=== Excerpt provided ===

## Begin

Monthly Archives: October 2020

Barroom Blitz

Polk Laffoon, James F. Clay and the barroom primary

According to the Louisville Courier-Journal, Democrat James Franklin Clay had made an admirable showing in Washington as representative for Kentucky’s Second Congressional District.  When the Henderson lawyer sought re-election in 1884, however, he faced a challenge from within his own party.  James Knox Polk Laffoon was a relatively unknown Madisonville attorney, but “Polk” (his nephew Ruby Laffoon would become Kentucky’s governor in the 1930s) soon charmed the voting public with his “quiet, yet honest and open” demeanor.  And he had a dramatic backstory: as a youth of 17, he had entered the Confederate Army and endured two stints as a prisoner of war.  During a forced march from Bowling Green, a veteran recalled seeing “the gallant boy soldier” trudging through the rain and mud after giving up his horse to a sick, weak comrade. 

Laffoon’s dogged campaigning undercut Clay’s previously unassailable position.  At the party’s convention, ballot after ballot failed to give either man the nomination.  Laffoon, it was reported, could have broken through with “a little trickery” by courting an “uninstructed” delegation from a county where the voters supported his opponent, but resolved instead to “go down true” rather than risk staining his honor.  Finally, the convention resolved to hold a primary election to break the deadlock.

In the primary held on October 13, 1884, Clay carried his own Henderson County by a large majority, but across the district he lost to Laffoon by about 300 votes.  Several days later, the Courier-Journal correspondent assured readers that Clay’s supporters were “reconciled to their defeat, and will heartily support Polk Laffoon, who they credit with gallantly winning the fight.”

## End

=== Directive 1 ===
In the piece on the 1884 Clay–Laffoon race, by about how many votes did Laffoon beat Clay across the district?

=== Data for the task ===
## Begin

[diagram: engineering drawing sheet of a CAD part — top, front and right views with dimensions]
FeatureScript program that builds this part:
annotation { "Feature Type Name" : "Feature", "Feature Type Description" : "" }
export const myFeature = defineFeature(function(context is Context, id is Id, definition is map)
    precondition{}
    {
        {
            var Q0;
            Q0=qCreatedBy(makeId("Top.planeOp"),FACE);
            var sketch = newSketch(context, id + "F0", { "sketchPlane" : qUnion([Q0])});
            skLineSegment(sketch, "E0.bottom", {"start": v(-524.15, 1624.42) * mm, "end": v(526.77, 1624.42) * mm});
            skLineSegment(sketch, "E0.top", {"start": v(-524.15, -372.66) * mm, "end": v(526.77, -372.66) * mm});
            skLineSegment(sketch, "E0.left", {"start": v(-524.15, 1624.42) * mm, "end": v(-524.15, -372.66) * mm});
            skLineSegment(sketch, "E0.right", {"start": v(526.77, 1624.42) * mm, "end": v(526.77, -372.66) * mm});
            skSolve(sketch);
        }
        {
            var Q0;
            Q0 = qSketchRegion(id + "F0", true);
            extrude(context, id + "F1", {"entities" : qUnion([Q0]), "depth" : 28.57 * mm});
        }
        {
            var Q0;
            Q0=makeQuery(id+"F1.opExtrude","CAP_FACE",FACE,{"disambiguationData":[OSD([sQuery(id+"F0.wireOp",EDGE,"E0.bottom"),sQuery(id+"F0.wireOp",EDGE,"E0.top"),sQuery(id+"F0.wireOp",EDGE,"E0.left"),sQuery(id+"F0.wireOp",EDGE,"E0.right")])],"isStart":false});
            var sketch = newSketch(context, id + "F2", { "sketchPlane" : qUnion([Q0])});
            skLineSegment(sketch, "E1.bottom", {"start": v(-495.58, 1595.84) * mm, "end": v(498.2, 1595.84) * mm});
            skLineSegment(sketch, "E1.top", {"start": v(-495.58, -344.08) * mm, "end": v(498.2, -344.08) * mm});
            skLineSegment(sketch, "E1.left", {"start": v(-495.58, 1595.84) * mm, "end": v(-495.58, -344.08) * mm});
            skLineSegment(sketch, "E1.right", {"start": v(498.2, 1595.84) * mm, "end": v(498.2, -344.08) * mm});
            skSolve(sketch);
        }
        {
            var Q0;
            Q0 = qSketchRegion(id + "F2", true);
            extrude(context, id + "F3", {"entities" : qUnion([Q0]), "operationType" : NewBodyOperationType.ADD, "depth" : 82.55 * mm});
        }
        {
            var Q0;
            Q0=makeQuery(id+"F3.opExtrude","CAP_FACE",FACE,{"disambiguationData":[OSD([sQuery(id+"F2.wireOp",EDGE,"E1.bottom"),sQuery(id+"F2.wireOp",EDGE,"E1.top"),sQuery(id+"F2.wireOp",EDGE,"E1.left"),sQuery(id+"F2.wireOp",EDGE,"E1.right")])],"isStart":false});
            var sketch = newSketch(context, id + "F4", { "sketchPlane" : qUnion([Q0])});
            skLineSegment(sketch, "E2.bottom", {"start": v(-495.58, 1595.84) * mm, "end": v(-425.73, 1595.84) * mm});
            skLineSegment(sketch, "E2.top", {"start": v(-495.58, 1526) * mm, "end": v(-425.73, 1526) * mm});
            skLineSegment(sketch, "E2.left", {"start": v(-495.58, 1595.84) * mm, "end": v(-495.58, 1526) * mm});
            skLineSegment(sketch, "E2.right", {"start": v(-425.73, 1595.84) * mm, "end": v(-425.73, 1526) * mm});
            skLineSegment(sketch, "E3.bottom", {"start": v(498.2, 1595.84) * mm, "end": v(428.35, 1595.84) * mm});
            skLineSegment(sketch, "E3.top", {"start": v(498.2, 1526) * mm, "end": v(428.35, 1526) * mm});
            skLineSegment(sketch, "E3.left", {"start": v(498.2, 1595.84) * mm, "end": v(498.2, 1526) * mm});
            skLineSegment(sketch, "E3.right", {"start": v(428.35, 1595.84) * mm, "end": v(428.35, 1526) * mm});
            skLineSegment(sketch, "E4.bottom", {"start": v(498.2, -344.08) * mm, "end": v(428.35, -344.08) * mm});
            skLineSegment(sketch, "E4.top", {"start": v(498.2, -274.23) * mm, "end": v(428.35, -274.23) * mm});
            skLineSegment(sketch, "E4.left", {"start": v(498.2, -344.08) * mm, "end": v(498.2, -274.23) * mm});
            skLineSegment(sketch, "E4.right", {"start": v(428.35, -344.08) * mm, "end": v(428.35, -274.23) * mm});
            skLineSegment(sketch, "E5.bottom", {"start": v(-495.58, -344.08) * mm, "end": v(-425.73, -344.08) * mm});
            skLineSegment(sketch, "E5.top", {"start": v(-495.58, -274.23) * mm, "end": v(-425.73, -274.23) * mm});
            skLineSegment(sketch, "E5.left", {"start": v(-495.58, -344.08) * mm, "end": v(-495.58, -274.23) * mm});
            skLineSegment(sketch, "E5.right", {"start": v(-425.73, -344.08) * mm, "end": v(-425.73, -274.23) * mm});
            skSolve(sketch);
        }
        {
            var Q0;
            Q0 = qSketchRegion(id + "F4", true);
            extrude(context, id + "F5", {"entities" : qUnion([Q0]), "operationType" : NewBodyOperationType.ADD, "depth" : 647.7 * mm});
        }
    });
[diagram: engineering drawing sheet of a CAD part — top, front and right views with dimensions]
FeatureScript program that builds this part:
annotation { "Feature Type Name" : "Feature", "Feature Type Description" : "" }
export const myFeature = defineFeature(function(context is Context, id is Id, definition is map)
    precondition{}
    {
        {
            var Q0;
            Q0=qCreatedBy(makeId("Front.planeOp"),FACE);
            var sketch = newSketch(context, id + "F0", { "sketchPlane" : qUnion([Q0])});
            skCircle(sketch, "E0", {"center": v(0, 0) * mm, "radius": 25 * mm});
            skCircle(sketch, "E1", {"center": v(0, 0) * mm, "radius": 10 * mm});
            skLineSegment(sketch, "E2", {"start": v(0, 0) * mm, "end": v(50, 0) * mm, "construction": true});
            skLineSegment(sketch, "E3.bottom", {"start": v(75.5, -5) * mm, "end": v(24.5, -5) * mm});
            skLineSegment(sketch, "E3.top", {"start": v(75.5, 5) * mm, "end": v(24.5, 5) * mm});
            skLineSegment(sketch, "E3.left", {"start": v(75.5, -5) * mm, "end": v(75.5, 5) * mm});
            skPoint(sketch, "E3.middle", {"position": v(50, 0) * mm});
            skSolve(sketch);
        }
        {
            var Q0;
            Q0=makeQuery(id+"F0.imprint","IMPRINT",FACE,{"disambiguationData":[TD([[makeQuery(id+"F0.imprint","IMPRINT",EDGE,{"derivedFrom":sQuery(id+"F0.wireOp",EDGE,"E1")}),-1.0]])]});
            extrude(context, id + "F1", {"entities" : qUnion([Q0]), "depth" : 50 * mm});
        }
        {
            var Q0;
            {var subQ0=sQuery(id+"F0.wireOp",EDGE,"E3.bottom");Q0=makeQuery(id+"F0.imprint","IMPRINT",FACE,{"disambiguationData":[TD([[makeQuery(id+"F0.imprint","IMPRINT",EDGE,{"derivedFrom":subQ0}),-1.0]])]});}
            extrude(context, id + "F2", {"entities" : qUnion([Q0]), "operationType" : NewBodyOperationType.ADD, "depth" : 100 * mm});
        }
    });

## End

=== Directive 2 ===
Keep only the lines of the records that contain the string "left", copying each one in full. Case counts.

=== Written response 1 ===
About 300 votes.

=== Written response 2 ===
            skLineSegment(sketch, "E0.left", {"start": v(-524.15, 1624.42) * mm, "end": v(-524.15, -372.66) * mm});
            Q0=makeQuery(id+"F1.opExtrude","CAP_FACE",FACE,{"disambiguationData":[OSD([sQuery(id+"F0.wireOp",EDGE,"E0.bottom"),sQuery(id+"F0.wireOp",EDGE,"E0.top"),sQuery(id+"F0.wireOp",EDGE,"E0.left"),sQuery(id+"F0.wireOp",EDGE,"E0.right")])],"isStart":false});
            skLineSegment(sketch, "E1.left", {"start": v(-495.58, 1595.84) * mm, "end": v(-495.58, -344.08) * mm});
            Q0=makeQuery(id+"F3.opExtrude","CAP_FACE",FACE,{"disambiguationData":[OSD([sQuery(id+"F2.wireOp",EDGE,"E1.bottom"),sQuery(id+"F2.wireOp",EDGE,"E1.top"),sQuery(id+"F2.wireOp",EDGE,"E1.left"),sQuery(id+"F2.wireOp",EDGE,"E1.right")])],"isStart":false});
            skLineSegment(sketch, "E2.left", {"start": v(-495.58, 1595.84) * mm, "end": v(-495.58, 1526) * mm});
            skLineSegment(sketch, "E3.left", {"start": v(498.2, 1595.84) * mm, "end": v(498.2, 1526) * mm});
            skLineSegment(sketch, "E4.left", {"start": v(498.2, -344.08) * mm, "end": v(498.2, -274.23) * mm});
            skLineSegment(sketch, "E5.left", {"start": v(-495.58, -344.08) * mm, "end": v(-495.58, -274.23) * mm});
            skLineSegment(sketch, "E3.left", {"start": v(75.5, -5) * mm, "end": v(75.5, 5) * mm});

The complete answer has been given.